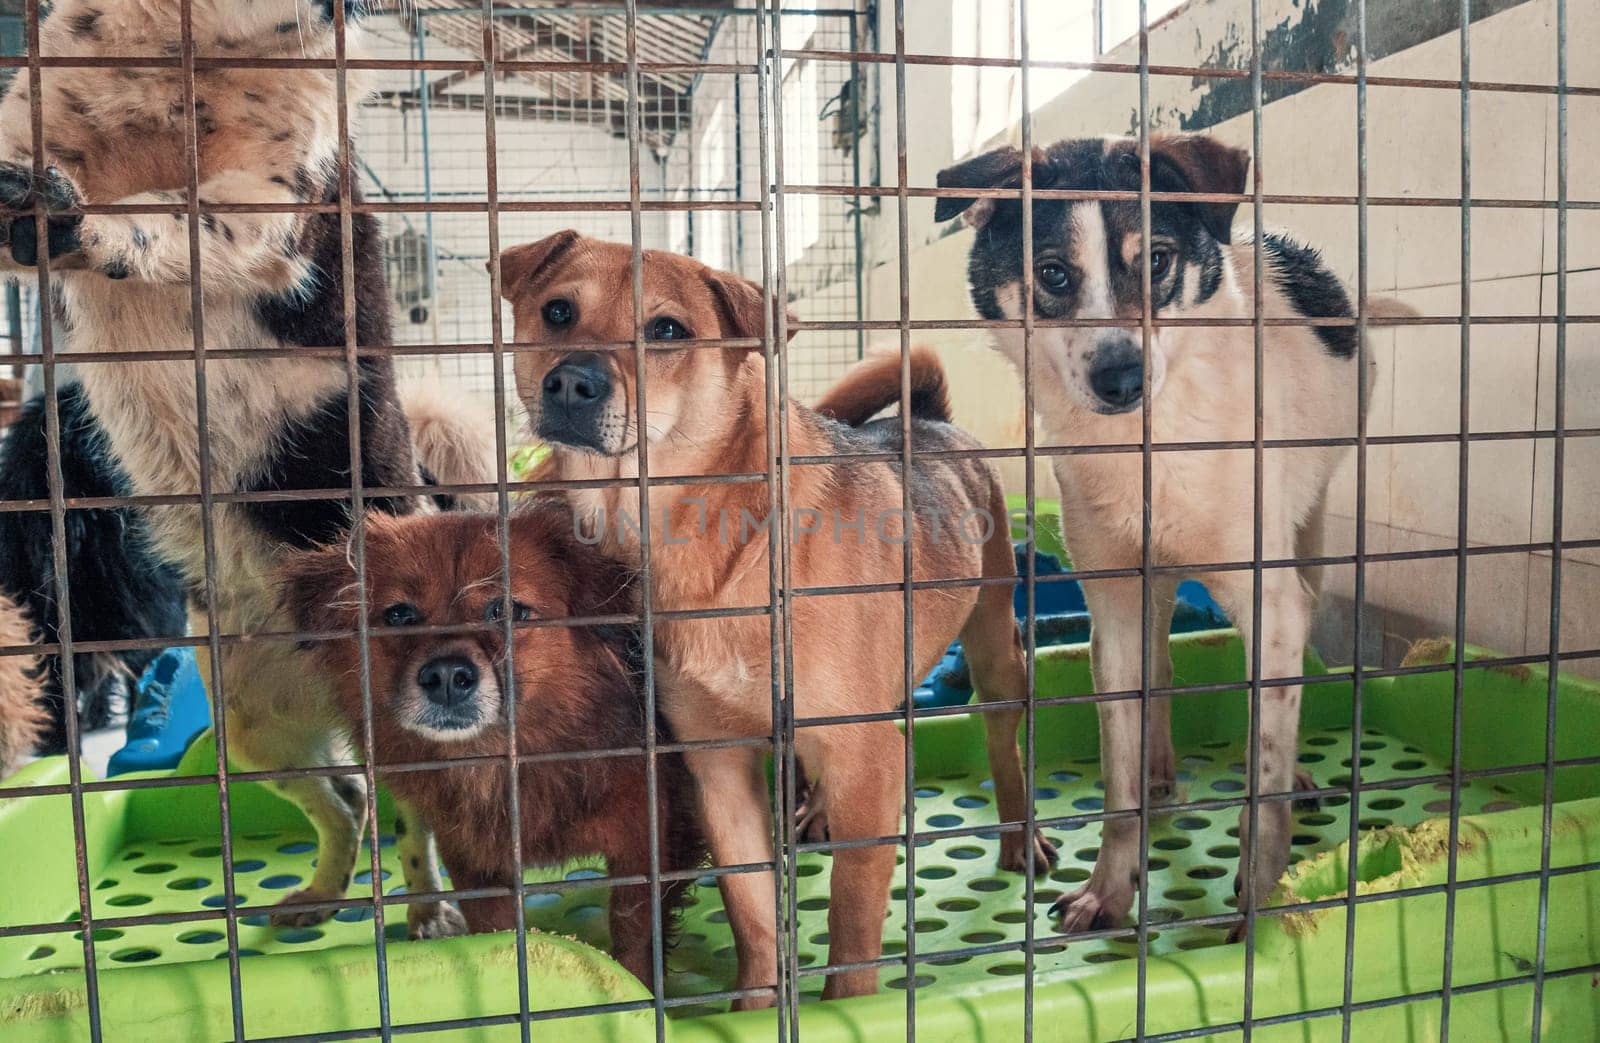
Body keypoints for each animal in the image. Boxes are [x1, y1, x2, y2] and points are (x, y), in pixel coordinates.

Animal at [278, 508, 704, 991]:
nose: (446, 676)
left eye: (507, 610)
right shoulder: (472, 862)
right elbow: (495, 936)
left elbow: (634, 934)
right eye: (399, 615)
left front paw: (641, 990)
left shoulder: (646, 841)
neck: (501, 761)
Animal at [934, 130, 1408, 934]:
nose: (1122, 378)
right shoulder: (1115, 606)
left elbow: (1263, 775)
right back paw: (1160, 770)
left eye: (1156, 259)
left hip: (1308, 533)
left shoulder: (1269, 602)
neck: (1150, 446)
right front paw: (1110, 887)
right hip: (1150, 592)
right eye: (1053, 273)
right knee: (1158, 671)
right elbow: (1119, 780)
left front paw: (1261, 901)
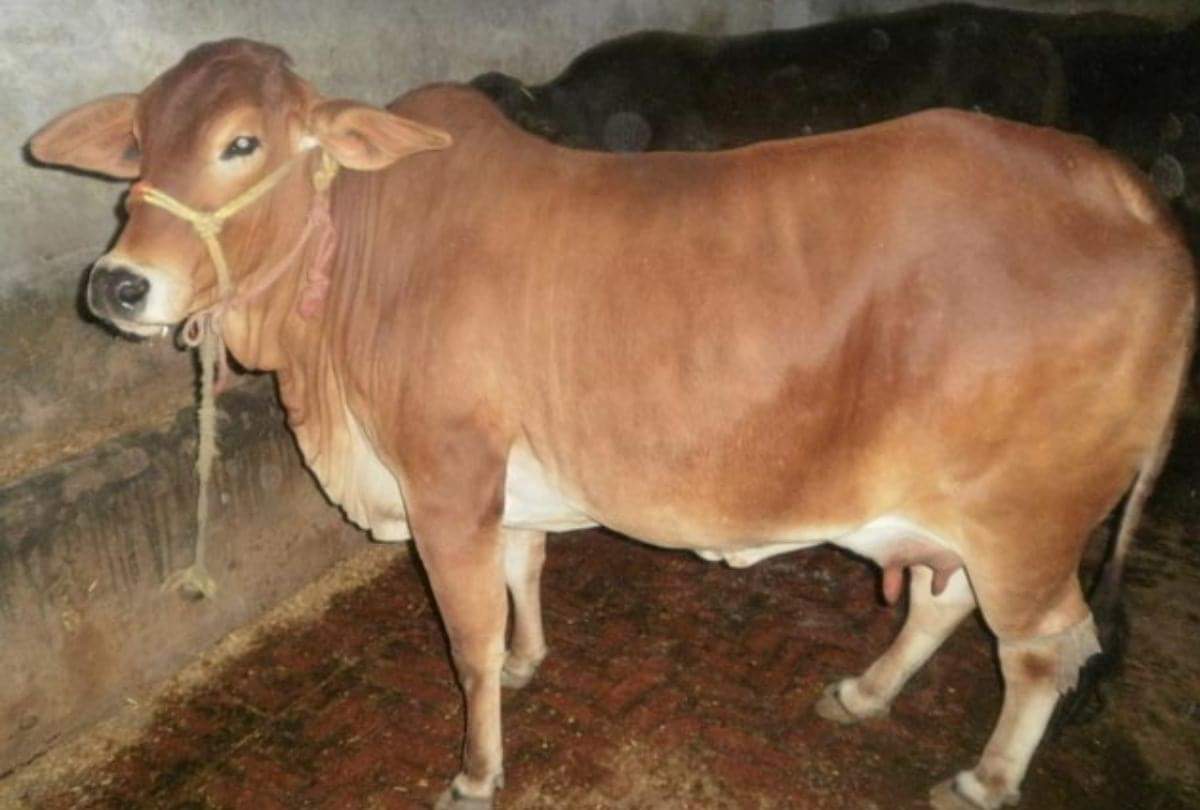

------------------------------

» What the exercise asks: The lines to write out are those from the first line of the listing above through the line bearing "right shoulder: (1115, 606)", both included, copied exactly with pictures dropped.

» Response to the exercise:
Body keypoints for each animal in the image. Boxes are [x1, y1, x2, y2] and points are (x, y), in pixel coordinates.

Animal at [278, 508, 704, 991]:
nose: (446, 676)
left eye: (507, 610)
right shoulder: (472, 862)
right elbow: (495, 936)
left elbow: (634, 934)
right eye: (399, 615)
left front paw: (641, 990)
left shoulder: (646, 841)
neck: (501, 761)
Animal at [934, 130, 1408, 934]:
nose: (1122, 378)
right shoulder: (1115, 606)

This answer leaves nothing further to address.